Consolidated net sales were $149.9 million in the quarter ended March 31, 2019, an increase of $31.7 million, or 26.8%, as compared to consolidated net sales of $118.2 million, for the corresponding period in 2018. In constant currency, which excludes the impact of foreign exchange fluctuations, consolidated net sales increased $33.2 million, or 28.5%, as compared to consolidated net sales in the corresponding period in 2018.
Gross margin was $54.3 million, or 36.2%, as compared to $45.1 million, or 38.2%, for the corresponding period in 2018.
Loss from operations was $2.3 million, as compared to a loss from operations of $13.3 million for the corresponding period in 2018.
Net loss was $4.9 million, or $0.24 per diluted share, as compared to a net loss of $11.6 million, or $0.70 per diluted share, in the corresponding period in 2018.

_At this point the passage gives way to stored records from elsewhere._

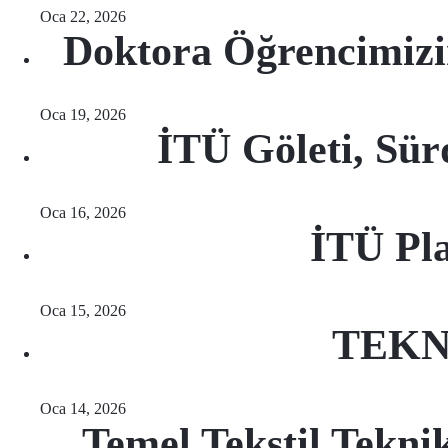
Oca 22, 2026
Doktora Öğrencimiz
Oca 19, 2026
İTÜ Göleti, Sürd
Oca 16, 2026
İTÜ Pla
Oca 15, 2026
TEKNO
Oca 14, 2026
Temel Tekstil Tekni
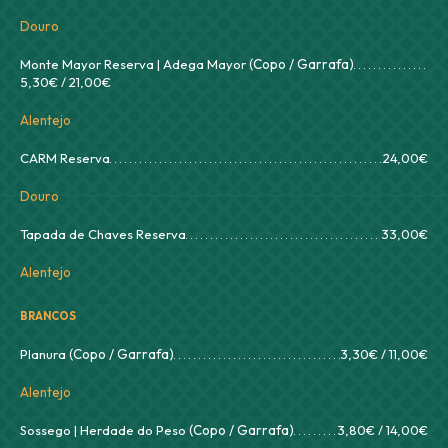
Douro
Monte Mayor Reserva | Adega Mayor
(Copo / Garrafa)
5,30€ / 21,00€
Alentejo
CARM Reserva
24,00€
Douro
Tapada de Chaves Reserva
33,00€
Alentejo
BRANCOS
Planura
(Copo / Garrafa)
3,30€ / 11,00€
Alentejo
Sossego | Herdade do Peso
(Copo / Garrafa)
3,80€ / 14,00€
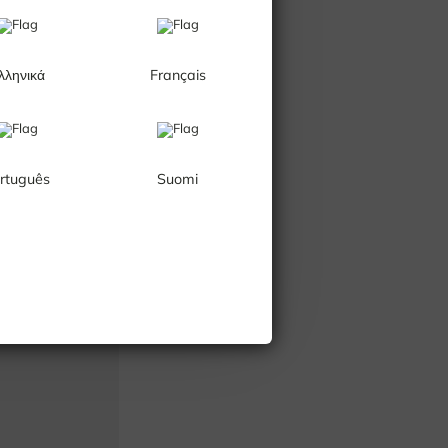
λληνικά
Français
rtuguês
Suomi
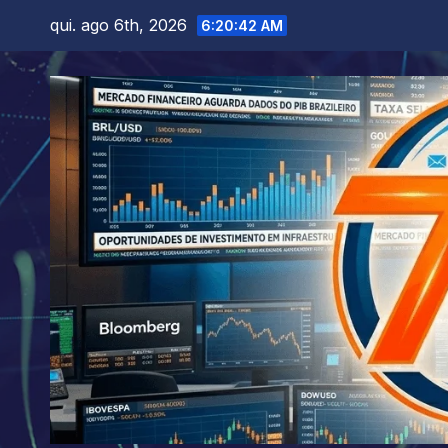
Skip
qui. ago 6th, 2026
6:20:44 AM
to
content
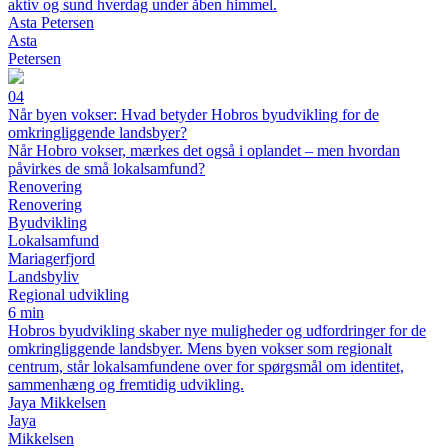
aktiv og sund hverdag under åben himmel.
Asta Petersen
Asta
Petersen
04
Når byen vokser: Hvad betyder Hobros byudvikling for de
omkringliggende landsbyer?
Når Hobro vokser, mærkes det også i oplandet – men hvordan
påvirkes de små lokalsamfund?
Renovering
Renovering
Byudvikling
Lokalsamfund
Mariagerfjord
Landsbyliv
Regional udvikling
6 min
Hobros byudvikling skaber nye muligheder og udfordringer for de
omkringliggende landsbyer. Mens byen vokser som regionalt
centrum, står lokalsamfundene over for spørgsmål om identitet,
sammenhæng og fremtidig udvikling.
Jaya Mikkelsen
Jaya
Mikkelsen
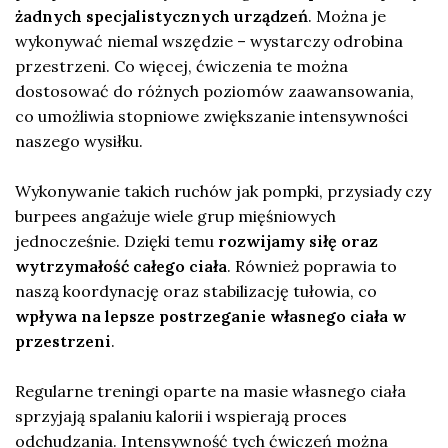
żadnych specjalistycznych urządzeń
. Można je
wykonywać niemal wszędzie – wystarczy odrobina
przestrzeni. Co więcej, ćwiczenia te można
dostosować do różnych poziomów zaawansowania,
co umożliwia stopniowe zwiększanie intensywności
naszego wysiłku.
Wykonywanie takich ruchów jak pompki, przysiady czy
burpees angażuje wiele grup mięśniowych
jednocześnie. Dzięki temu
rozwijamy siłę oraz
wytrzymałość całego ciała
. Również poprawia to
naszą koordynację oraz stabilizację tułowia, co
wpływa na lepsze postrzeganie własnego ciała w
przestrzeni
.
Regularne treningi oparte na masie własnego ciała
sprzyjają spalaniu kalorii i wspierają proces
odchudzania. Intensywność tych ćwiczeń można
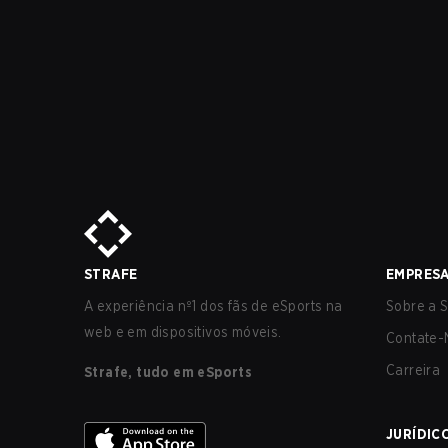
STRAFE
EMPRES
A experiência nº1 dos fãs de eSports na
Sobre a S
web e em dispositivos móveis.
Contate-
Carreira
Strafe, tudo em eSports
JURÍDIC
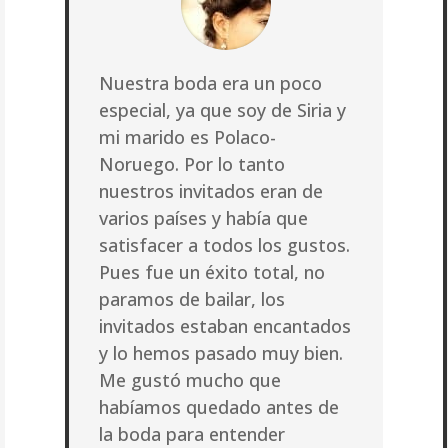
Nuestra boda era un poco
especial, ya que soy de Siria y
mi marido es Polaco-
Noruego. Por lo tanto
nuestros invitados eran de
varios países y había que
satisfacer a todos los gustos.
Pues fue un éxito total, no
paramos de bailar, los
invitados estaban encantados
y lo hemos pasado muy bien.
Me gustó mucho que
habíamos quedado antes de
la boda para entender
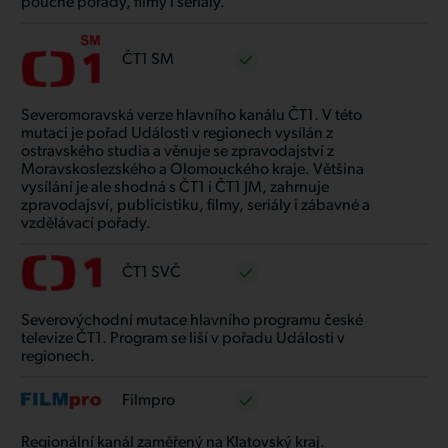
poučné pořady, filmy i seriály.
ČT1 SM
Severomoravská verze hlavního kanálu ČT1. V této
mutaci je pořad Události v regionech vysílán z
ostravského studia a věnuje se zpravodajství z
Moravskoslezského a Olomouckého kraje. Většina
vysílání je ale shodná s ČT1 i ČT1 JM, zahrnuje
zpravodajsví, publicistiku, filmy, seriály i zábavné a
vzdělávací pořady.
ČT1 SVČ
Severovýchodní mutace hlavního programu české
televize ČT1. Program se liší v pořadu Události v
regionech.
Filmpro
Regionální kanál zaměřený na Klatovský kraj.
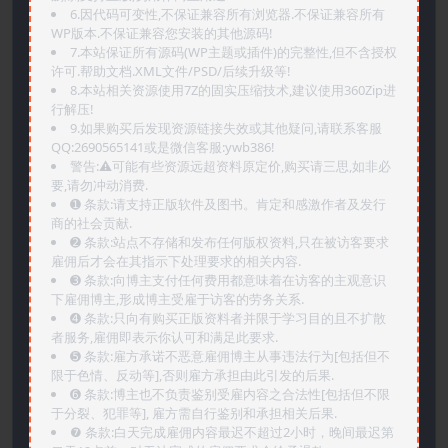
6.因代码可变性,不保证兼容所有浏览器.不保证兼容所有
WP版本.不保证兼容您安装的其他源码!
7.本站保证所有源码(WP主题或插件)的完整性,但不含授权
许可.帮助文档.XML文件/PSD/后续升级等!
8.本站相关资源使用7Z的固实压缩技术,建议使用360Zip进
行解压!
9.如果购买后发现资源链接失效或其他疑问,请联系客服
QQ:2690565141或是微信客服:ywb386!
警告:⚠️可能有些资源远超资料原定价,购买请三思,如非必
要,请勿冲动消费.
➊️ 条款:请支持正版软件及图书。肯定和感激作者及发行
商的社会贡献.
➋️ 条款:站点不存储和发布任何版权资料,只在被访客要求
雇佣后才会在其指示下处理要求的相关内容.
➌️ 条款:向博主支付任何费用都意味着在访客的主观意识
下雇佣博主,形成博主受雇于访客的劳务关系.
➍️ 条款:只向有购买正版资料者并限于学习目的且不扩散
者服务,雇佣即表示你认可和满足此要求.
➎ 条款:雇方承诺不恶意雇佣博主从事违法行为[包括但不
限于色情、反动等],否则雇方承担由此引发的后果.
➏️ 条款:博主也不负责鉴别受雇内容之合法性[包括但不限
于分裂、犯罪等], 雇方需自行鉴别和承担相关后果.
❼ 条款:白天完成雇佣内容最迟不超过2小时，晚间最迟第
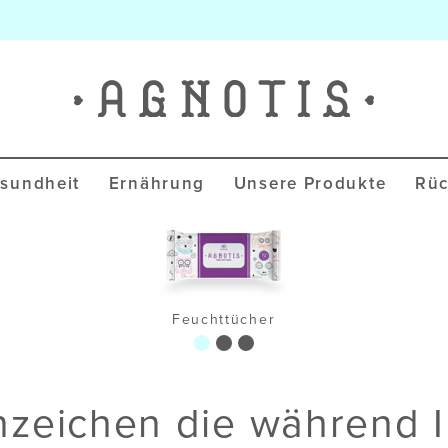
Agnotis Blog
sundheit
Ernährung
Unsere Produkte
Rüc
Feuchttücher
nzeichen die während I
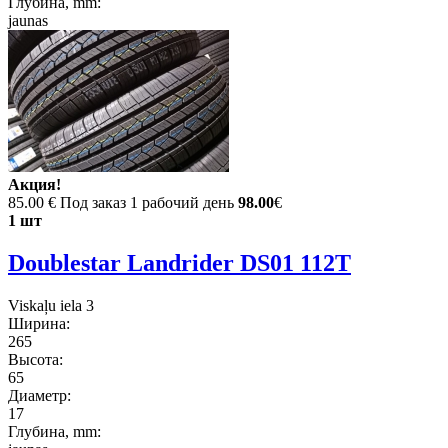
Глубина, mm:
jaunas
Акция!
85.00 €
Под заказ 1 рабочий день
98.00
€
1 шт
Doublestar Landrider DS01 112T
Viskaļu iela 3
Ширина:
265
Высота:
65
Диаметр:
17
Глубина, mm:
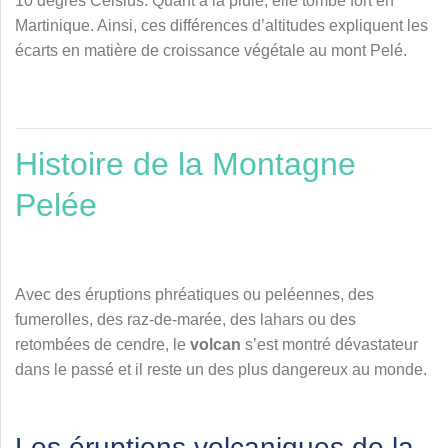
10 degrés Celsius. Quant à la pluie, elle tombe fort en
Martinique. Ainsi, ces différences d’altitudes expliquent les
écarts en matière de croissance végétale au mont Pelé.
Histoire de la Montagne
Pelée
Avec des éruptions phréatiques ou peléennes, des
fumerolles, des raz-de-marée, des lahars ou des
retombées de cendre, le
volcan
s’est montré dévastateur
dans le passé et il reste un des plus dangereux au monde.
Les éruptions volcaniques de la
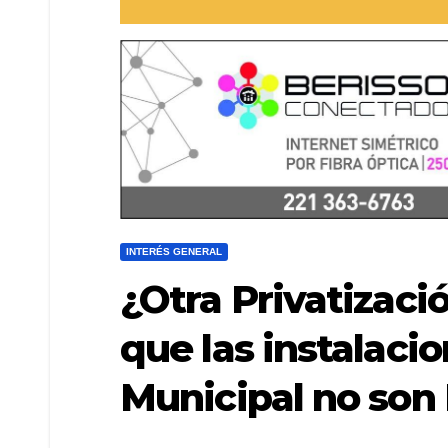
INTERÉS GENERAL
¿Otra Privatizaci
que las instalaci
Municipal no son 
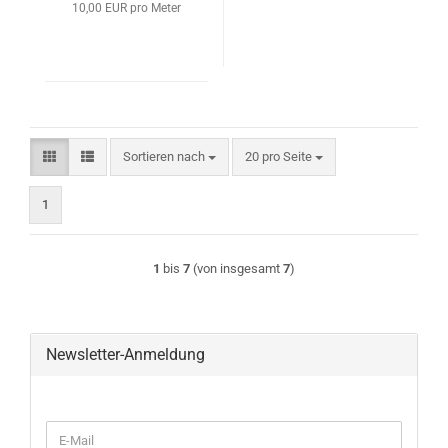
10,00 EUR pro Meter
Sortieren nach
pro Seite
Sortieren nach
20 pro Seite
1
1
bis
7
(von insgesamt
7
)
Newsletter-Anmeldung
WEITER
E-
ZUR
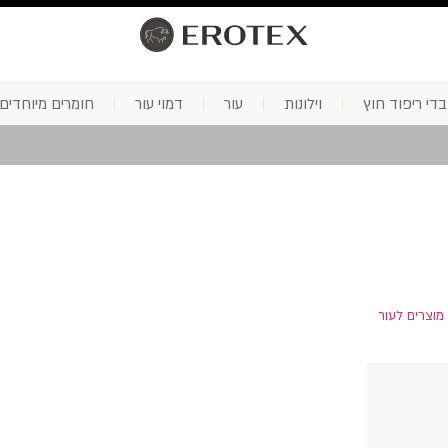
בדי ריפוד חוץ
וילונות
עור
דמוי עור
חומרים מיוחדים
מוצרים לעור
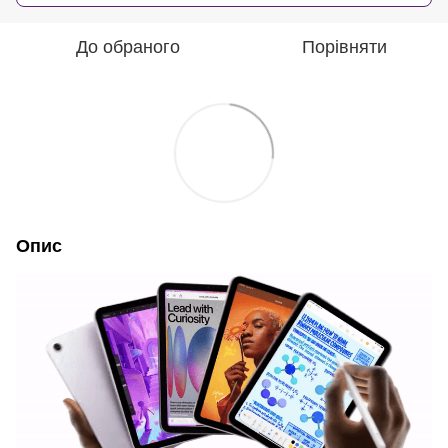
До обраного
Порівняти
Опис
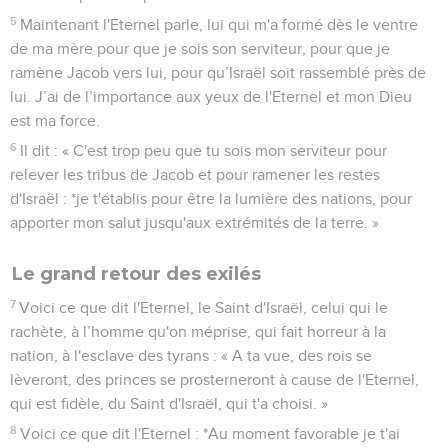
5
Maintenant l'Eternel parle, lui qui m'a formé dès le ventre
de ma mère pour que je sois son serviteur, pour que je
ramène Jacob vers lui, pour qu’Israël soit rassemblé près de
lui. J’ai de l’importance aux yeux de l'Eternel et mon Dieu
est ma force.
6
Il dit : « C'est trop peu que tu sois mon serviteur pour
relever les tribus de Jacob et pour ramener les restes
d'Israël : *je t'établis pour être la lumière des nations, pour
apporter mon salut jusqu'aux extrémités de la terre. »
Le grand retour des exilés
7
Voici ce que dit l'Eternel, le Saint d'Israël, celui qui le
rachète, à l’homme qu'on méprise, qui fait horreur à la
nation, à l'esclave des tyrans : « A ta vue, des rois se
lèveront, des princes se prosterneront à cause de l'Eternel,
qui est fidèle, du Saint d'Israël, qui t'a choisi. »
8
Voici ce que dit l'Eternel : *Au moment favorable je t'ai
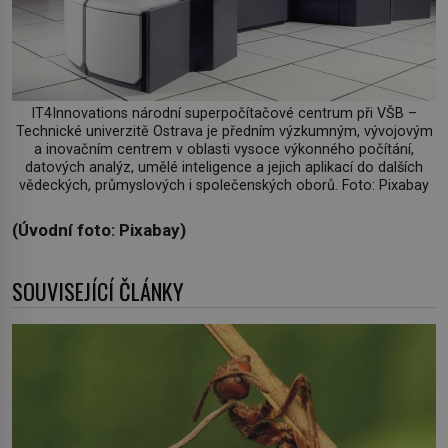
IT4Innovations národní superpočítačové centrum při VŠB –
Technické univerzitě Ostrava je předním výzkumným, vývojovým
a inovačním centrem v oblasti vysoce výkonného počítání,
datových analýz, umělé inteligence a jejich aplikací do dalších
vědeckých, průmyslových i společenských oborů. Foto: Pixabay
(Úvodní foto: Pixabay)
SOUVISEJÍCÍ ČLÁNKY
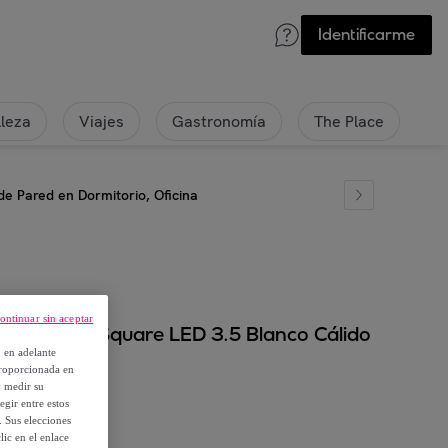
Identificarme
lleza
Viajes
Gastronomía
The Place
e Pared en Dormitorio, Oficina
ontinuar sin aceptar
ix&Match Square LED 3.5 Blanco Cálido
, en adelante
io, Oficina
proporcionada en
y medir su
egir entre estos
. Sus elecciones
ic en el enlace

Adjusted net loss was $4.0 million, or $0.19 per diluted share, in the quarter ended March 31, 2019, as compared to adjusted net loss of $8.3 million, or $0.50 per diluted share, in the corresponding period in 2018.
Consolidated adjusted EBITDA was $6.1 million in the quarter ended March 31, 2019, as compared to consolidated adjusted EBITDA of ($0.5) million in the corresponding period in 2018. Consolidated adjusted EBITDA was $69.7 million for the twelve months ended March 31, 2019, reflecting among other adjustments, projected synergies from the acquisition of Filament as permitted under our debt agreements.
Robert Kay, Lifetime’s Chief Executive Officer, commented, “I am pleased with our performance in the first quarter of 2019, which was driven by focused execution, strong end market demand and market share gains. With the close of the Filament acquisition in March 2018, we relaunched Lifetime Brands and, over the course of 2018, built a solid foundation for profitable growth. These efforts are beginning to bear fruit, as evidenced by our $6.6 million in consolidated adjusted EBITDA growth.”
Mr. Kay continued, “Importantly, we are seeing results from recently implemented strategic initiatives. Our restructurede-commerce operations now represent nearly 14 percent of revenues and pure-playe-commerce revenues grew nearly 30 percent compared to the first quarter of 2018. The reorganization of our European operations also led to meaningful year-over-year improvement. We remain focused on executing our strategic priorities to continue to deliver growth in 2019.”